As “the basis upon which to compute benefits,” R.C. 4123.61, average weekly wage “is designed to ‘find a fair basis for award for the loss of future compensation.’ ” State ex rel. Wireman v. Indus. Comm. (1990), 49 Ohio St.3d 286, 287, 551 N.E.2d 1265, 1266-1267, quoting Riley v. Indus. Comm. (1983), 9 Ohio App.3d 71, 73, 9 OBR 90, 92, 458 N.E.2d 428, 430.
*565The standard formula for establishing AWW is to divide claimant’s earnings for the year preceding injury by fifty-two weeks. Two exceptions exist.
The first directs the commission to eliminate from the weekly denominator any period of unemployment beyond claimant’s control. R.C. 4123.61. The bureau used this provision to reduce claimant’s weekly denominator from fifty-two to four, but claimant contested the $13.49 weekly figure that resulted.
A broader second exception provides:
“In cases where there are special circumstances under which the average weekly wage cannot justly be determined by applying this section, the commission, in determining the average weekly wage in such cases, shall use such method as will enable it to do substantial justice to the claimants.” R.C. 4123.61.
Two questions are accordingly raised: (1) Did claimant demonstrate “special circumstances” so as to warrant a departure from the standard AWW formula? and (2) If so, is the current AWW substantially just? For the reasons to follow, we answer only the first question in the affirmative.
In invoking the “substantial justice” provision to raise claimant’s AWW, the district hearing officer necessarily found that a “special circumstance” existed. The hearing officer did not, however, identify the “special circumstance.” In Riley, swpra, the proximity of the claimant’s date of injury to his reentry into the work force constituted a “special circumstance.” We find the same to exist in this case.
In Riley, the claimant entered the labor force on March 16,1980. Prior to that time, the receipt of other income had made it unnecessary for him to work. On April 5, 1980, Riley was injured. The bureau set his AWW at $10.92, dividing income received from March 16, 1980 through April 5, 1980 by fifty-two.
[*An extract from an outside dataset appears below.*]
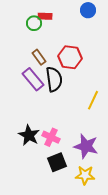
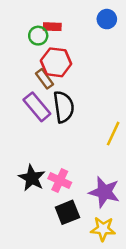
red hexagon: (70, 57) -> (56, 62), moved

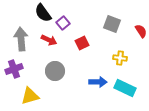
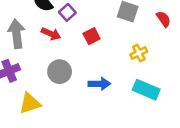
yellow cross: (120, 58) -> (139, 53), turned -32
blue arrow: (98, 82) -> (99, 84), moved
In reviewing the figure, the appellate court first found that R.C. 4123.61’s exclusion for involuntary unemployment did not apply, since claimant had voluntarily stayed out of the work force. Resolution thus hinged on whether claimant had “shown special circumstances upon which his average weekly wage cannot justly be determined by applying the usual calculation which resulted in the $10.92 rate found by the commission. If so, the Industrial Commission is required to use another method to enable it to do substantial justice to the relator.” Id. at 72, 9 OBR at 92, 458 N.E.2d at 430.
The court concluded:
“[T]he total circumstances indicate that the commission abused its discretion and acted contrary to R.C. 4123.61 in determining relator’s average weekly wage by utilizing the salary for three weeks as that for the entire year. There were special circumstances involved since relator first became employed three weeks before his injury, and an urijust result was reached by considering only those *566three weeks. The three weeks were obviously an unjust barometer of relator’s prospective future average wages that would be lost if he could not work.” Id. at 73, 9 OBR at 93, 458 N.E.2d at 431.
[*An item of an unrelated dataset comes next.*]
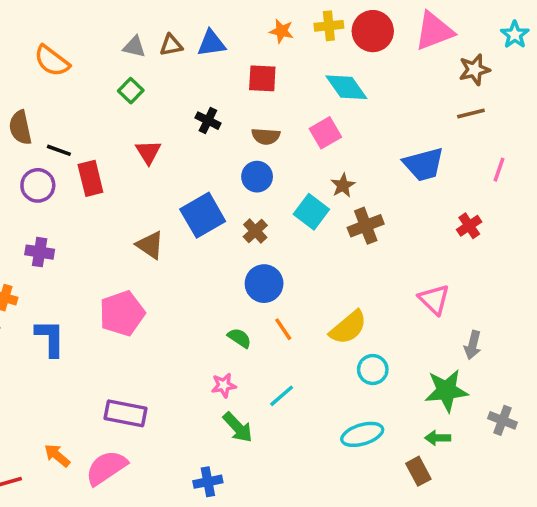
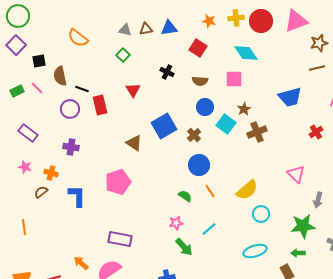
red square: (262, 78) -> (198, 48), turned 30
pink square: (325, 133) -> (234, 79), turned 30
blue circle: (257, 177) -> (205, 107), moved

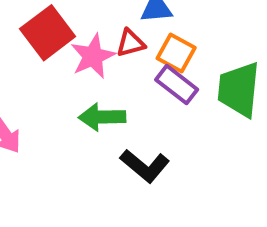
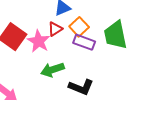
orange square: (176, 53) -> (79, 27), turned 36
We find Riley instructive on the question of substantial justice as well. In this instance, claimant submitted evidence that demonstrated that she was, by then, regularly working 37.5 hours per week. That evidence, coupled with claimant’s averment of earnings at Bob Evans, negates the commission’s assertion that $20.00 is a just barometer of the amount of wages, and commensurately, the amount of work that claimant was accustomed to, satisfied with and planned to continue.
Considerable debate surrounds the voluntariness of claimant’s reduced hours. In this case, we agree that claimant’s reduced hours, while commendably motivated, were nonetheless voluntary. It does not, however, automatically follow that because reduced hours are voluntarily undertaken, any AWW, no matter how low, is substantially just. If this were true, the only provision for adjustment would be R.C. 4123.61’s “involuntary unemployment” exemption. No substantial justice exception would exist.
For these reasons, we find that the commission abused its discretion in setting an AWW that did not do substantial justice to the claimant. Accordingly, the judgment of the court of appeals is reversed and the cause is returned to the commission for further consideration of claimant’s AWW motion.
Judgment reversed and cause remanded.
Moyer, C.J., A.W. Sweeney, Douglas, Resnick, F.E. Sweeney and Pfeifer, JJ., concur. Wright, J., not participating.